── DATA FOR THE TASK ──

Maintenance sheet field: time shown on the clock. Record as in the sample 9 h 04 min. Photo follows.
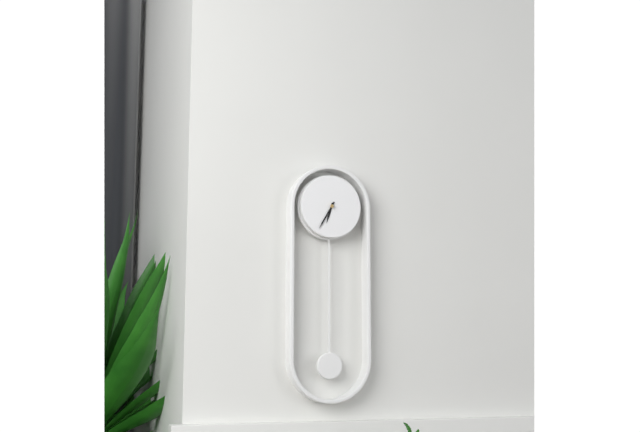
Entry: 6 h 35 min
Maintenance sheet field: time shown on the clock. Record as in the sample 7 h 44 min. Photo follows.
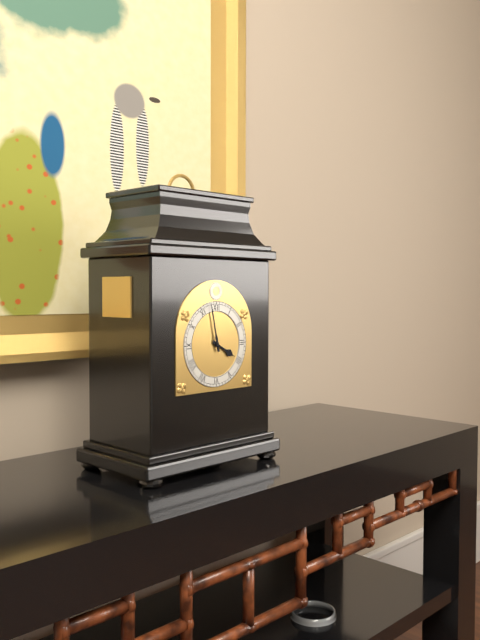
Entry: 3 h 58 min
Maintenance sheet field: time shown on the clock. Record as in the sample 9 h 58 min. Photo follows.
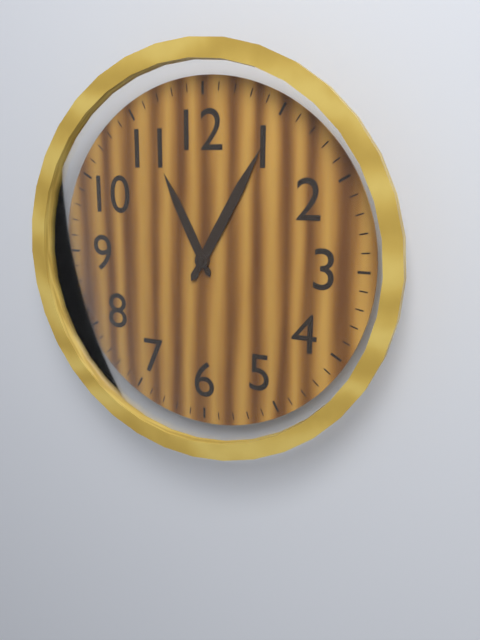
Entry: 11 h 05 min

───
── DATA FOR THE TASK ──

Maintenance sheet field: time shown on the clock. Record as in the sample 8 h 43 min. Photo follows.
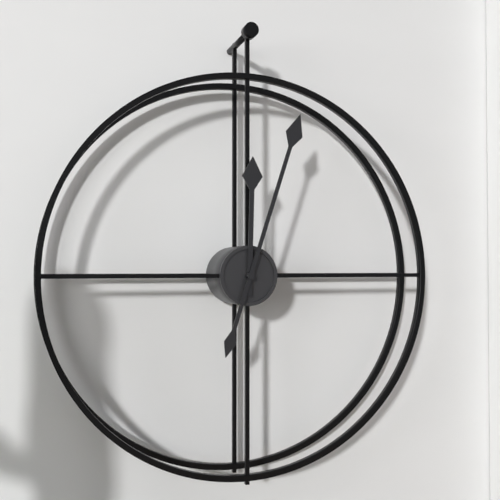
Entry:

───
── DATA FOR THE TASK ──

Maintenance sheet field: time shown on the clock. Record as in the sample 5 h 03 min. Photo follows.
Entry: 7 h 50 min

───

AIM:
Copy the data word for word, starting at the line containing "58 min. Photo follows." and ending after the line containing "Entry: 11 h 05 min". Leave the pictures out.

THE RESULT:
Maintenance sheet field: time shown on the clock. Record as in the sample 9 h 58 min. Photo follows.
Entry: 11 h 05 min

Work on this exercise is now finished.